EXERCISE PROMPT — In the article on Facebook's background location control, rewrite the paragraph beginning "Facebook is also updating" in fewer words, keeping its main facts.

TEXT FOR ANALYSIS —
Facebook is adding a new privacy control feature to its Android app that will allow users to block the app from collecting and saving their background location information.

“We’re introducing a new background location control on Facebook for Android so people can choose if they want us to collect location information when they’re not using the app,” Paul McDonald, Engineering Director, Location Infrastructure, Facebook wrote in a blog-post on Wednesday.

Until now, users using features location like “Nearby Friends” or “Check-in” on Facebook were asked to enable their “Location History” setting.

Enabling the “Location Sharing” feature shared the user location even when the app was not being used, allowing Facebook to store that history.

“With this update, you’ll have a dedicated way to choose whether or not to share your location when you aren’t using the app,” McDonald said.

Facebook
Facebook, social media. Pixabay

Facebook is also updating the “Access Your Information” feature to include an estimate of users’ primary location at the city or postal code level.

“We’re not making any changes to the choices you’ve previously made nor are we collecting any new information as a result of this update,” McDonald added.

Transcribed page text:
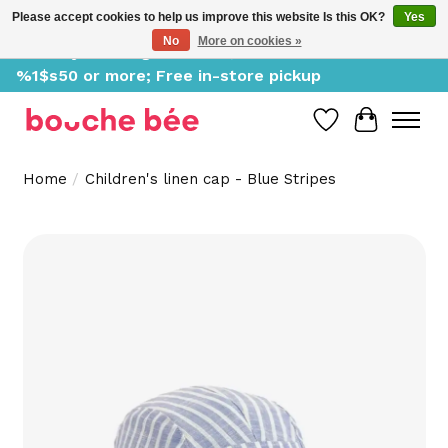
Please accept cookies to help us improve this website Is this OK?
Yes
No
More on cookies »
Delivery starting at %1$s0, free for orders of
%1$s50 or more; Free in-store pickup
Wish List
Cart
Home
/
Children's linen cap - Blue Stripes
Product image slideshow Items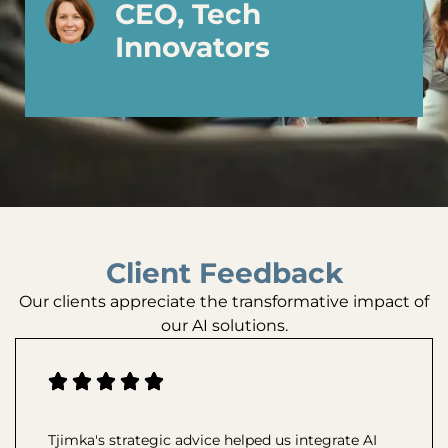
CEO, Tech
Innovators
Client Feedback
Our clients appreciate the transformative impact of
our AI solutions.
Tjimka's strategic advice helped us integrate AI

ANSWER AREA — Facebook's "Access Your Information" feature will now show an estimate of each user's primary location at the city or postal code level.